[Given data]
......

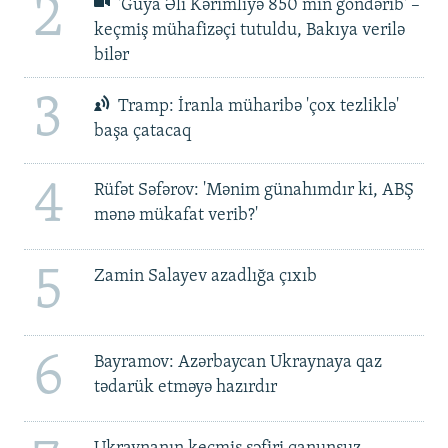
2
'Guya Əli Kərimliyə 850 min göndərib' –
keçmiş mühafizəçi tutuldu, Bakıya verilə
bilər
3
Tramp: İranla müharibə 'çox tezliklə'
başa çatacaq
4
Rüfət Səfərov: 'Mənim günahımdır ki, ABŞ
mənə mükafat verib?'
5
Zamin Salayev azadlığa çıxıb
6
Bayramov: Azərbaycan Ukraynaya qaz
tədarük etməyə hazırdır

......

Reproduce the entries above exactly, without images.

[Response]
2
'Guya Əli Kərimliyə 850 min göndərib' –
keçmiş mühafizəçi tutuldu, Bakıya verilə
bilər
3
Tramp: İranla müharibə 'çox tezliklə'
başa çatacaq
4
Rüfət Səfərov: 'Mənim günahımdır ki, ABŞ
mənə mükafat verib?'
5
Zamin Salayev azadlığa çıxıb
6
Bayramov: Azərbaycan Ukraynaya qaz
tədarük etməyə hazırdır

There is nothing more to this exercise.